[Provided data]

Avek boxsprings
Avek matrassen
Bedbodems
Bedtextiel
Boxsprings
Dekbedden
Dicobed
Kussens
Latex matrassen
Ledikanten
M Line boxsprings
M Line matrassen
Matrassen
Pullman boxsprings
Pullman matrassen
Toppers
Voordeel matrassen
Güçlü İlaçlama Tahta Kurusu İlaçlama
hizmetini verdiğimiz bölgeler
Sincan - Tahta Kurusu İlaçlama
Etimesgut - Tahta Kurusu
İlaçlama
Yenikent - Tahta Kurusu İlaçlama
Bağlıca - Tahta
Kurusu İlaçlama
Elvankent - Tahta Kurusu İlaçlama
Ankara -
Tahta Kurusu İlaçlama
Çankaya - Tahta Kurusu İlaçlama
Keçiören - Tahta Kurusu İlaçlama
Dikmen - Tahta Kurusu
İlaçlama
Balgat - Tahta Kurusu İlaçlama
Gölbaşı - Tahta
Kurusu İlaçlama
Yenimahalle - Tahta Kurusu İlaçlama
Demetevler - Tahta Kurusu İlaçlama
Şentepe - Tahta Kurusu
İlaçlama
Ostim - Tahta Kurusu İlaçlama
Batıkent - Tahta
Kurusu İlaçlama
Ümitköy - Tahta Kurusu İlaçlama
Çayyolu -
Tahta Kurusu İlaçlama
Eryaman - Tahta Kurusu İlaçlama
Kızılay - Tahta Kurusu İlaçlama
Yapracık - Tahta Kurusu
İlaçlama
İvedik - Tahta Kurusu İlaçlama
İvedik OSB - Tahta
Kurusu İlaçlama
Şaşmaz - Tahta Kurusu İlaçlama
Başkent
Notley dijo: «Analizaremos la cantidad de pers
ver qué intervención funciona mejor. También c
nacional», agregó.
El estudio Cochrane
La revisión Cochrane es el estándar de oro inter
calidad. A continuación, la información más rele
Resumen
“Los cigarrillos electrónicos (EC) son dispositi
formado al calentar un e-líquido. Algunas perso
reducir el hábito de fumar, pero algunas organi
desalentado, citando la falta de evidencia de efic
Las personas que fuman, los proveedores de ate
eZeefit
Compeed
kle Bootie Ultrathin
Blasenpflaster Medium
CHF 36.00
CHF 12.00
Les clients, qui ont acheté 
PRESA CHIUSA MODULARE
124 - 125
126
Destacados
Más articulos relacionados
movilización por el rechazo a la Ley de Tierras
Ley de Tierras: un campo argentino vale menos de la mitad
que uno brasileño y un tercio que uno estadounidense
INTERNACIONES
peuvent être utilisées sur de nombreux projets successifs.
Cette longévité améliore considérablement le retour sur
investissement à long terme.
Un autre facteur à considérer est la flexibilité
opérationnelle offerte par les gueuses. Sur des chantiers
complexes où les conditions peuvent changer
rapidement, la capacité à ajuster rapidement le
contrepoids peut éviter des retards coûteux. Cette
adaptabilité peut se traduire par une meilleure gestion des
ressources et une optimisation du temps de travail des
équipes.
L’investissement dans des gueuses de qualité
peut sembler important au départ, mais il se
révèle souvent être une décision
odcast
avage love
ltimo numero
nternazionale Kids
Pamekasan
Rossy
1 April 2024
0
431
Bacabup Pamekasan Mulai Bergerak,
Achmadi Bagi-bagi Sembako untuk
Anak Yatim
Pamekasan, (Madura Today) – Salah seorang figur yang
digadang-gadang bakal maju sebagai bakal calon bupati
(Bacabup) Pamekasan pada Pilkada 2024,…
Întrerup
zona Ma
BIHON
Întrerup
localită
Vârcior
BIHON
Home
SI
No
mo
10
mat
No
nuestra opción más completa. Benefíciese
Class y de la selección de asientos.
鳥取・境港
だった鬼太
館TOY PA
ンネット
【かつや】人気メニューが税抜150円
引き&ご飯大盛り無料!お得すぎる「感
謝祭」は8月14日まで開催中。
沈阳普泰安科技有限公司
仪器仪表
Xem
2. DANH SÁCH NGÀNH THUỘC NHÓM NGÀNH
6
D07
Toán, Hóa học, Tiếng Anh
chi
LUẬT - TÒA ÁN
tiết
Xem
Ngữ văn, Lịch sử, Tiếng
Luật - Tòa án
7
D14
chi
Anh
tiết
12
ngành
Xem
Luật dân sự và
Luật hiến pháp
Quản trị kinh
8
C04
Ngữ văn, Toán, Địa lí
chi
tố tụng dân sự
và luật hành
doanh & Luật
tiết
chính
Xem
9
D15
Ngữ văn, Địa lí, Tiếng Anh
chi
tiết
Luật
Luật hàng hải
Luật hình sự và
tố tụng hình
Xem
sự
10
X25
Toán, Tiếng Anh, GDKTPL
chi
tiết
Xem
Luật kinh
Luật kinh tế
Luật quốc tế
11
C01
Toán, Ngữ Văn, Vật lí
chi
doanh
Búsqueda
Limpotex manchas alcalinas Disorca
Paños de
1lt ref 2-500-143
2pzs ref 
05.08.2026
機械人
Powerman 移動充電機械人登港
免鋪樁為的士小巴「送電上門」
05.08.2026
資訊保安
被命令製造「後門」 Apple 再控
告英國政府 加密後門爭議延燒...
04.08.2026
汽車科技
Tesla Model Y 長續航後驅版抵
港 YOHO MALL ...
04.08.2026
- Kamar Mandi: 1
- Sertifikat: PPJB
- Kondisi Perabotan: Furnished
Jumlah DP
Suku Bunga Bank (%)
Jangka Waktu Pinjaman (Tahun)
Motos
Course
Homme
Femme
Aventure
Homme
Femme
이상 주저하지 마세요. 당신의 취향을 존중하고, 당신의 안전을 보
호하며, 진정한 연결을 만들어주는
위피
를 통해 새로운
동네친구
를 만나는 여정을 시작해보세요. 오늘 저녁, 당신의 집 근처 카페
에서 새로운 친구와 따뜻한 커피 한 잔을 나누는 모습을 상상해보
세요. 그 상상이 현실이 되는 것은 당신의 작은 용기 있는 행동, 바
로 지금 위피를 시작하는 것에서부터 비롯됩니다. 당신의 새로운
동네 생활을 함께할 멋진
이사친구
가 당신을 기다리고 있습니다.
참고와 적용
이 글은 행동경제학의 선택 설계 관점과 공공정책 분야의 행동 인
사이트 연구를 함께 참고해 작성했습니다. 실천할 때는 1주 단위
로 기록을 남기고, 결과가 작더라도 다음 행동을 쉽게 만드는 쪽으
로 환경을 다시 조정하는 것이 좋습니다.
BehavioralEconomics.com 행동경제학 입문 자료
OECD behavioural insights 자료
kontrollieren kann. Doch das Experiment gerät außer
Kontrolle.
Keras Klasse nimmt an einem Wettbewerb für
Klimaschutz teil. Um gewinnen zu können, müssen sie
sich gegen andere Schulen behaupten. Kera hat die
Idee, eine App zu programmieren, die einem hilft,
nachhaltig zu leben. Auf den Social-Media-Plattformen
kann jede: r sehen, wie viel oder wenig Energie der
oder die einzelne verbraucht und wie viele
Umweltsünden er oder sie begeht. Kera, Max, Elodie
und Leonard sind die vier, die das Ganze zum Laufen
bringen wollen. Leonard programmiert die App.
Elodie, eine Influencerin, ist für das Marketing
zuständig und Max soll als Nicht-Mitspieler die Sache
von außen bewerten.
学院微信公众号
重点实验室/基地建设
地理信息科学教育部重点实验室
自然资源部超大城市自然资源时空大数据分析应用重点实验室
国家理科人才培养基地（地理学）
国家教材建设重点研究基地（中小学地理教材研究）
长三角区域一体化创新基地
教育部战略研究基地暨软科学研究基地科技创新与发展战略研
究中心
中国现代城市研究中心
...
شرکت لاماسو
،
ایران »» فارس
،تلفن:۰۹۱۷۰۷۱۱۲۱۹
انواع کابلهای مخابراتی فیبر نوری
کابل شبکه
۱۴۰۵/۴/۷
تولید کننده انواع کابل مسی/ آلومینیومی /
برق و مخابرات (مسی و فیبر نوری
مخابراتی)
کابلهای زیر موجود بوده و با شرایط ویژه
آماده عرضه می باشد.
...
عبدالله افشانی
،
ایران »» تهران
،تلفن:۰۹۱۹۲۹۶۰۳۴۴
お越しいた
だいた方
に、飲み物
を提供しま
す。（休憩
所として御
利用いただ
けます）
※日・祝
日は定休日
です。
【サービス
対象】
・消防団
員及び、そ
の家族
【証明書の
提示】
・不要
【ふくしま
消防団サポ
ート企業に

[/Provided data]

*Work request*:
Can you put the lines into a numbered list, starting with the first line and stopping after the line that contains "formado al calentar", including both of those lines and skipping any blank ones?

*Exercise answer*:
1. Avek boxsprings
2. Avek matrassen
3. Bedbodems
4. Bedtextiel
5. Boxsprings
6. Dekbedden
7. Dicobed
8. Kussens
9. Latex matrassen
10. Ledikanten
11. M Line boxsprings
12. M Line matrassen
13. Matrassen
14. Pullman boxsprings
15. Pullman matrassen
16. Toppers
17. Voordeel matrassen
18. Güçlü İlaçlama Tahta Kurusu İlaçlama
19. hizmetini verdiğimiz bölgeler
20. Sincan - Tahta Kurusu İlaçlama
21. Etimesgut - Tahta Kurusu
22. İlaçlama
23. Yenikent - Tahta Kurusu İlaçlama
24. Bağlıca - Tahta
25. Kurusu İlaçlama
26. Elvankent - Tahta Kurusu İlaçlama
27. Ankara -
28. Tahta Kurusu İlaçlama
29. Çankaya - Tahta Kurusu İlaçlama
30. Keçiören - Tahta Kurusu İlaçlama
31. Dikmen - Tahta Kurusu
32. İlaçlama
33. Balgat - Tahta Kurusu İlaçlama
34. Gölbaşı - Tahta
35. Kurusu İlaçlama
36. Yenimahalle - Tahta Kurusu İlaçlama
37. Demetevler - Tahta Kurusu İlaçlama
38. Şentepe - Tahta Kurusu
39. İlaçlama
40. Ostim - Tahta Kurusu İlaçlama
41. Batıkent - Tahta
42. Kurusu İlaçlama
43. Ümitköy - Tahta Kurusu İlaçlama
44. Çayyolu -
45. Tahta Kurusu İlaçlama
46. Eryaman - Tahta Kurusu İlaçlama
47. Kızılay - Tahta Kurusu İlaçlama
48. Yapracık - Tahta Kurusu
49. İlaçlama
50. İvedik - Tahta Kurusu İlaçlama
51. İvedik OSB - Tahta
52. Kurusu İlaçlama
53. Şaşmaz - Tahta Kurusu İlaçlama
54. Başkent
55. Notley dijo: «Analizaremos la cantidad de pers
56. ver qué intervención funciona mejor. También c
57. nacional», agregó.
58. El estudio Cochrane
59. La revisión Cochrane es el estándar de oro inter
60. calidad. A continuación, la información más rele
61. Resumen
62. “Los cigarrillos electrónicos (EC) son dispositi
63. formado al calentar un e-líquido. Algunas perso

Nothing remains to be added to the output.